Excerpt provided —
· · ·
Equities market up N400bn as bullish momentum persists

by Onome Amuge
July 29, 2025
in Equities, capital market, Finance & Investment
Equity rally adds N1.4tr to investor portfolios as market cap crosses N81trn

The Nigerian equities market commenced the trading week on Monday, July 28, 2025, with a continuation of its bullish trajectory, mirroring the positive sentiment that concluded the previous week. This is as investors collectively gained N400 billion as key indices rose, buoyed by a combination of healthy corporate earnings and declining yields in the fixed income and money markets.

The benchmark All-Share Index (ASI) advanced to 135,166.51 points, up from 134,452.93 points recorded on the previous trading day. This upward movement pushed the equity market capitalisation to N85.455 trillion from N85.055 trillion recorded on Friday, July 25, 2025. The gain lifted the year-to-date (YTD) return to 31.32 per cent, underscoring sustained investor optimism and renewed confidence in market fundamentals, even amidst the recent delisting of MRS Oil Nigeria Plc from the NGX. Market breadth remained positive, with 45 stocks appreciating against 25 decliners, while 77 stocks remained unchanged across 37,626 deals, reflecting a mix of bargain hunting and selective profit-taking.

The market’s resilience is partly attributable to a sharp drop in Treasury bill yields at the mid-week Primary Market Auction of the preceding week. This decline, a direct consequence of growing interest rate cut expectations, prompted a wave of portfolio reassessments among investors, particularly in light of the Monetary Policy Committee’s (MPC) decision to maintain status quo on all policy parameters. The divergence between fixed income and equity yields appears to be channelling more liquidity into the equities market.

However, despite the positive price action, activity levels saw a sharp contraction. Total traded volume fell 78.96 per cent week-on-week to 795.59 million units, while turnover came in at N23.23 billion, a drop from 17.49 billion units and N500.76 billion in the preceding week. The number of deals, however, increassed by 51.23 per cent to 37,626. 

Leading the pack of gainers on Monday was Academy Press Plc (ACADEMY), which saw its share price rise 9.99 per cent to close at N10.24, up from its previous NGN9.31 per share. 

Academy Press, one of the oldest and largest printing firms in Nigeria, has recorded resilience in an era increasingly dominated by digital media. Its strong performance indicates that investors are finding value in companies with established operational foundations and a proven track record, particularly those that have adapted to evolving market demands. While the printing industry faces structural challenges from digital alternatives, there remains a consistent and strong demand for high-quality commercial printing, packaging, and educational materials in Nigeria. The company’s recent gains could be attributed to expectations of strong financial results, potentially driven by new contracts, improved operational efficiencies, or strategic diversification within its service offerings, such as expanding into specialised packaging or digital printing solutions.

Closely following Academy Press was Champion Breweries Plc (CHAMPION), which recorded a 9.98 per cent growth in its share price, closing at N13.55 from its previous N12.32 per share.
· · ·
Dataset excerpt —

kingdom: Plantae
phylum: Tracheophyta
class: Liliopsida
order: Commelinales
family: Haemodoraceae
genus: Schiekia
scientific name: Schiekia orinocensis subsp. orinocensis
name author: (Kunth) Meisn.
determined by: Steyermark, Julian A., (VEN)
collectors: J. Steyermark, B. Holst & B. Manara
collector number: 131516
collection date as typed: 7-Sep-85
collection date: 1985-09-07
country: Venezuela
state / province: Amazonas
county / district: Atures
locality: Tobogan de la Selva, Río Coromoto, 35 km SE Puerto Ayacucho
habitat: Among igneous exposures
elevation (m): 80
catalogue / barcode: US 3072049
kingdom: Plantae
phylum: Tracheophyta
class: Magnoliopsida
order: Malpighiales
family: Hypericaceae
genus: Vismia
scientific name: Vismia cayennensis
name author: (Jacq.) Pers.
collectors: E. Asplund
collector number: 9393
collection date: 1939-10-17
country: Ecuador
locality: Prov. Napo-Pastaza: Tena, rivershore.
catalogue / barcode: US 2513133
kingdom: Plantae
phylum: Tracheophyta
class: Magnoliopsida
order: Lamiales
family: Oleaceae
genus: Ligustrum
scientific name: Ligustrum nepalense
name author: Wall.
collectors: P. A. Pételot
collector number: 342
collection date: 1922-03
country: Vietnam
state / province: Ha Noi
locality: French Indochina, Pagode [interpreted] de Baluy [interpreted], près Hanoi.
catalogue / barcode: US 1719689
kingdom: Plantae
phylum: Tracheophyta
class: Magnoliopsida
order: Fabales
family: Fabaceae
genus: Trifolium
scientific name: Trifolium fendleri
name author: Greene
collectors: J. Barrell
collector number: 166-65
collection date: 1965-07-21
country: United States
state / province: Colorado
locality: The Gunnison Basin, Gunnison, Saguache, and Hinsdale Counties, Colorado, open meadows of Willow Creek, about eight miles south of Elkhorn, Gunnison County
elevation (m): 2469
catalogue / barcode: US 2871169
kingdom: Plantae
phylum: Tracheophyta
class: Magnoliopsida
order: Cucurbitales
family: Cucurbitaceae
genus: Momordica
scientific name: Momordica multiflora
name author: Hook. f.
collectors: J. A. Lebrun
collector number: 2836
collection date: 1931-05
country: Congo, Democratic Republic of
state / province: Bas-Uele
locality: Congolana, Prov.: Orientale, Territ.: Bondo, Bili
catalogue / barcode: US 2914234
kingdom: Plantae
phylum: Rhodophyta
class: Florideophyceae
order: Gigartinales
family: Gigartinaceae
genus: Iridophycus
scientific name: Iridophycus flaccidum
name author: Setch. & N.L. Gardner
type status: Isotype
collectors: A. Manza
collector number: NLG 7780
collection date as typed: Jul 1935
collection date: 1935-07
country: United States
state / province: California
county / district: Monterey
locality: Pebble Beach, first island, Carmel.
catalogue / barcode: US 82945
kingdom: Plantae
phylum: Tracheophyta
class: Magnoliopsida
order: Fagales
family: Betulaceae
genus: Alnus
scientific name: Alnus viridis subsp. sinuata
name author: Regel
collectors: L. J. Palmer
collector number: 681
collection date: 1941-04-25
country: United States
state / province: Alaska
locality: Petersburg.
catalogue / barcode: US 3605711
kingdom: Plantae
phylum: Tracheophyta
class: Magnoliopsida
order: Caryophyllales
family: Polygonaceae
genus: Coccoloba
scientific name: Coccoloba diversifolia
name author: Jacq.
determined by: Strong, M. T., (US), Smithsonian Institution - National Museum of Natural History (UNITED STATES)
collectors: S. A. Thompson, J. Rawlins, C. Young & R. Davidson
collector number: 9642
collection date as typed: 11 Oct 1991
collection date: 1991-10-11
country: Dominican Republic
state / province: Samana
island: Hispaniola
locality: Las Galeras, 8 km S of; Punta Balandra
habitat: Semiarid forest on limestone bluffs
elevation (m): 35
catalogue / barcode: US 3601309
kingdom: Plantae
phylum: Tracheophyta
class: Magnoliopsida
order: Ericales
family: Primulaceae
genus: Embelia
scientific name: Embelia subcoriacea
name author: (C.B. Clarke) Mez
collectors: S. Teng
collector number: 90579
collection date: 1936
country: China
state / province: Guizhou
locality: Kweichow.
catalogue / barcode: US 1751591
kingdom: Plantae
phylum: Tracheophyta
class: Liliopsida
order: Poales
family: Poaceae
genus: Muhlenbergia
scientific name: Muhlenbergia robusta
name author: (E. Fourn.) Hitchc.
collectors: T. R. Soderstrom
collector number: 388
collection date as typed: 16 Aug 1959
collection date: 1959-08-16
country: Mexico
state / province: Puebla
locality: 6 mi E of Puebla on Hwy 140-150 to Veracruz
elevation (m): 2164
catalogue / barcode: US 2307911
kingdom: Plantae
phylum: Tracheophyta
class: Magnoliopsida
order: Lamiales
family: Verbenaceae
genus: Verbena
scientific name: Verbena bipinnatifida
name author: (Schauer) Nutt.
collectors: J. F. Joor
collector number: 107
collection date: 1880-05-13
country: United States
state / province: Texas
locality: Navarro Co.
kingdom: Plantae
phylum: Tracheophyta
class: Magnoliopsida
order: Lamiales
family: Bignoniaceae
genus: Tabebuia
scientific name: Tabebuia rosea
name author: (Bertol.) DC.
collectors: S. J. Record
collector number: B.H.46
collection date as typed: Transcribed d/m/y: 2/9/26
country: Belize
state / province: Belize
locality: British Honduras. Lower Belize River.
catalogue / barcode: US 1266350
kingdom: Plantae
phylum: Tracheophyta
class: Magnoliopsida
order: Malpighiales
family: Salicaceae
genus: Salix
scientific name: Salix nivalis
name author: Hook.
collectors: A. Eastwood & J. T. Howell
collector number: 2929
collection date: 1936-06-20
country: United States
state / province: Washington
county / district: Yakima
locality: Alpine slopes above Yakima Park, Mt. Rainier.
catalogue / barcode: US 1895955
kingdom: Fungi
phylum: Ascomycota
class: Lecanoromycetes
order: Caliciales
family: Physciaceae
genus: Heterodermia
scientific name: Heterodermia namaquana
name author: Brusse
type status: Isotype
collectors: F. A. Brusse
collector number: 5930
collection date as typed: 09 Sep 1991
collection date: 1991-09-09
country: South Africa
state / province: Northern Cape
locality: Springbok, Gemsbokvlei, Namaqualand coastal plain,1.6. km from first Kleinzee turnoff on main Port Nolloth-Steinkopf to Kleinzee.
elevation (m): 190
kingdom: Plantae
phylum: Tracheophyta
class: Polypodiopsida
· · ·
Your instructions —
Extend the report on the Nigerian equities market, picking up right after its final sentence.

Written response —
Champion Breweries, a major player in Nigeria’s competitive beverage sector, recently secured broad authorisation from its shareholders at an Extra-ordinary General Meeting (EGM) held on Thursday, July 24. This approval empowers the company to undertake a s capital restructuring, including raising up to N45 billion in additional debt, pursuing a strategic acquisition, and issuing new equity. The ability to raise substantial debt through various instruments including convertible/non-convertible notes, green bonds, and hybrid securities and to issue additional equity (up to 5 billion ordinary shares) provides the company with financial flexibility. Furthermore, the mandate to pursue strategic acquisitions, potentially to enhance its brand portfolio or expand market reach, signals an aggressive growth trajectory. Investors are likely reacting positively to these proactive steps by the company to strengthen its financial position and expand its operational footprint, positioning it for increased market share and profitability in the consumer goods sector.

Beyond the top two, Tripple G (TRIPPLEG) also saw a significant gain of 9.97 per cent, closing at N3.86. Other notable gainers included May & Baker and UAC Nigeria, reflecting broad-based buying interest.

On the flipside, some stocks experienced declines. Livestock Feeds Plc (LIVESTOCK) led the price decliners with a 10 per cent dip, closing at N8.10. Other major losers included The Initiates Plc (TIP) (-9.98%), Ellah Lakes Plc (ELLAHLAKES) (-9.08%), NGX Group (-6.02%), and Thomas Wyatt (-5.54%).

Performance across sectors was largely positive. The Insurance sector led with a 2.54 per cent gain, followed by Consumer Goods (+1.29%) and Industrial Goods (+0.64%). The Oil & Gas and Commodity sectors posted marginal gains of 0.22 per cent and 0.01 per cent, respectively, indicating a generally bullish sentiment across most segments of the market. The Banking sector, however bucked the trend as it declined by 0.69 per cent, likely due to mild profit-taking after recent strong performances.

On the volume index, Fidelity Bank Plc (FIDELITYBK) led trading with 123 million shares exchanged in 1,061 deals, followed by First City Monument Bank (FCMB) with 68 million shares in 858 deals, and Japaul Gold Venture (JAPAULGOLD) with 44 million shares in 358 deals. In terms of value, Fidelity Bank Plc also emerged as the top traded stock, gathering N2.5 billion in 1,061 deals. Zenith Bank Plc (ZENITHBANK) followed with equities worth N2.2 billion in 1,504 deals, and MTN Nigeria (MTNN) traded shares valued at N1.6 billion in 1,217 deals.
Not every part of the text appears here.